Reading passage:
/---
4. Risks And High Potential Fees
Don’t be afraid to take additional time to study the fine print before investing in a REIT. Check for interest rates, location, debt, property valuations, transaction costs and property management fees.
5. May Only Be Effective As Long-Term Investments
The values of REITs are influenced by a variety of factors. Such investments benefit from a longer time horizon. REITs might not be the right investment for you if you’re searching for a quick return on your investment.
2. Real Estate ETFs
Real Estate Exchange-Traded Funds (ETFs) invest the majority of their funds in Equity REITs securities and related derivatives, which is why they’re also known as REIT ETFs.
REIT ETFs are passively managed to track indexes of publicly-traded owners of property. By tracking indexes, it’s an easy way for property investors to gain access to the broader real estate market without risking capital on a single company.
REIT ETFs typically require a $500 minimum initial investment. They are popular because of their high dividend yields.
ETFs are considered to be lower-risk investments because they hold a basket of stocks, have high diversification and are low cost. However, before you get started investing, there are a few advantages and disadvantages to consider.
The Benefits of Investing in ETFs:
1. Cost-effectiveness
2. Diversification
3. Convenience and Transparency
Consider these benefits when making a decision:
1. Cost-effectiveness
The cost-effectiveness of an ETF is one of its main advantages. The fund invests in many REITs, but you just pay one brokerage fee. Compared to actively managed funds, an ETF may also have cheaper management fees.
2. Diversification
A financial product that tracks the index can spread your money in many listed companies. You can either narrow your investment or spread broadly as you wish with the variety of ETFs available.
3. Convenience and Transparency
As a result of ETFs being listed on an online share market, investors can always view the value of their investment, and the purchasing procedure is fairly straightforward.
The Drawbacks of Investing in ETFs:
1. Can’t Match the Index
2. Fluctuation
3. Exchange Rate Risk
Take note of these drawbacks when making a decision:
1. Can’t Match the Index
Because of the management fees associated with ETFs, your return on investment will never be an exact match for the index it tracks. The buy and sell prices of the shares you own in the fund may differ from the underlying index’s net asset value, which will lower your return.
2. Fluctuation
Diversification does not ensure that your investment is immune to the volatility of the property market. You can still suffer losses in a declining market and the risks can increase with the specialisation of the REIT ETF.
3. Exchange Rate Risk
The Australian dollar’s fluctuations can affect your returns if your chosen ETF makes investments overseas. The volatility of funds with exposure to emerging markets may also increase. If the fund you invest in is located outside of Australia, you can potentially be required to pay foreign taxes.
3. Fractional Ownership & Crowdfunding Platforms
What is Fractional Ownership?
Fractional ownership is another affordable option for property investing.
You purchase the right to a portion of a property title that will be shared with a small number of other fractional owners, typically between six and fourteen parties per unit.
With fractional ownership, you and the other co-owners share any gains or losses in the property’s value. The minimum investment amount varies by property type, but it can be as low as $1,000.
This arrangement may appeal to those who want to be an owner occupier on occasion, because the portion of the property you own is yours to use as you see fit.
For example:
If you own one-sixth of a holiday home, you can use it for one-sixth of the year, and earn rental income when it is leased.
\---
(Dataset records)
/---
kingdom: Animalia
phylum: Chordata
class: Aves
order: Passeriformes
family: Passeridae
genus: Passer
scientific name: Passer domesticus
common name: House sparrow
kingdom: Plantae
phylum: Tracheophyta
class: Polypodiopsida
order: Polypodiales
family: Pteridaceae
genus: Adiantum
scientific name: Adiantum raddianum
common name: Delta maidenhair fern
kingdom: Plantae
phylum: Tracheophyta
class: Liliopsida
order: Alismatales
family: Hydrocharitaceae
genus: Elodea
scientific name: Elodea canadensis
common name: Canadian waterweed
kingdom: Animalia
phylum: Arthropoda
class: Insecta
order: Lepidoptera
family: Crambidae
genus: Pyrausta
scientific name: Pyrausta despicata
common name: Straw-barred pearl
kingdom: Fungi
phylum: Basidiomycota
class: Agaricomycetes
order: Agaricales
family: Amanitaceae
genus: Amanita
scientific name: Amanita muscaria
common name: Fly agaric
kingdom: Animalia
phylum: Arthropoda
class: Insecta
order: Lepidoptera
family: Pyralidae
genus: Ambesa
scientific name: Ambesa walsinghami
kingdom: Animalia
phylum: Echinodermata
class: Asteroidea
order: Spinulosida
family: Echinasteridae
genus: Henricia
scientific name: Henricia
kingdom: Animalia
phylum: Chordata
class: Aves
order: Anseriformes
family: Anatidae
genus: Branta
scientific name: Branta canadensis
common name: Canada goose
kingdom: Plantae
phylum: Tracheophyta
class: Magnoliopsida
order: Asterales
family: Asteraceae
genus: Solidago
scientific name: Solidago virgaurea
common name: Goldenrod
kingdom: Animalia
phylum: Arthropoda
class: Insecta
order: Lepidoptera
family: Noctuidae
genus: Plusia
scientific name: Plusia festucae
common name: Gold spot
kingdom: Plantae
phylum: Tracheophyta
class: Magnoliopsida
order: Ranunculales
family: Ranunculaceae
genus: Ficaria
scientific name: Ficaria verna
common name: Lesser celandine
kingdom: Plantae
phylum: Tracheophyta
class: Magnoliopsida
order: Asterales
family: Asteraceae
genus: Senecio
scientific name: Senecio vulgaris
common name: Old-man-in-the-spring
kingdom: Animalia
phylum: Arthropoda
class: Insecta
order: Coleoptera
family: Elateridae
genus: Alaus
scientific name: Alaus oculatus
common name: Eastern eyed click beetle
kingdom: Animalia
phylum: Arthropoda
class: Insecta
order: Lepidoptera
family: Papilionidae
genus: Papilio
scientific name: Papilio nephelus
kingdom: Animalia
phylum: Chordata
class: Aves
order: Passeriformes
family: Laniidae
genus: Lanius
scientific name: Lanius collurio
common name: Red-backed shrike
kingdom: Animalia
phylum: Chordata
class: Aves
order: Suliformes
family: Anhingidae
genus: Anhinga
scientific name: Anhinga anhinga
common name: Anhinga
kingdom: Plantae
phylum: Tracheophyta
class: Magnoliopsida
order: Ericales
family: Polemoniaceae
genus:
\---
Exercise details: According to the passage on real estate investing, why will a return from an ETF never exactly match the index it tracks? Explain in one to three sentences. Work only from the real estate passage to respond.

Written response: The management fees associated with ETFs keep the return from ever matching the tracked index exactly. Also, the buy and sell prices of the fund's shares may differ from the underlying index's net asset value, which lowers the return.